Io non sapevo cosa pensare, ancora una volta ero confusa, ero eccitata per la proposta, ma allo stesso tempo ero ancora spaventata.

Mi dissero che c'era un problema: la palestra dove si allena la squadra distava quasi un'ora dal posto in cui vivevo. Trassi un respiro di sollievo e di rabbia. Di sollievo perché la paura si era alleviata di rabbia perché mi ero allontanata dal mio sogno.

Dissi “Allora, in conclusione?”

Risposero dicendo che ne avrebbero parlato e avrebbero deciso.

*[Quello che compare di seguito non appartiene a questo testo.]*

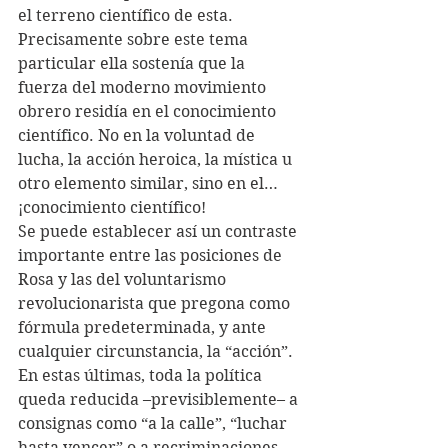
el terreno científico de esta.
Precisamente sobre este tema 
particular ella sostenía que la 
fuerza del moderno movimiento 
obrero residía en el conocimiento 
científico. No en la voluntad de 
lucha, la acción heroica, la mística u 
otro elemento similar, sino en el… 
¡conocimiento científico!
Se puede establecer así un contraste 
importante entre las posiciones de 
Rosa y las del voluntarismo 
revolucionarista que pregona como 
fórmula predeterminada, y ante 
cualquier circunstancia, la “acción”. 
En estas últimas, toda la política 
queda reducida –previsiblemente– a 
consignas como “a la calle”, “luchar 
hasta vencer” o a recriminaciones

Rimasi giorni in ansia aspettando una risposta che non arrivava, quando facevo gli allenamenti avevo la testa altrove, a scuola non ascoltavo mai, la voglia di andare a giocare in quella squadra si stava mangiando la mia anima.

Un giorno, era quasi Giugno mio padre mi disse: “Non so se riusciamo a portarti agli allenamenti, non so se ti troverai bene con le nuove compagne, ma so che non sarà facile, ne sei consapevole?” Annuii speranzosa, continuò dicendo “ Ma ne vale la pena di provare!”

Lo abbracciai gioiosa e iniziai a correre per la casa come se fossi isterica.

Ero troppo felice, troppo esaltata, troppo contenta: finalmente sarebbe iniziato il mio sogno!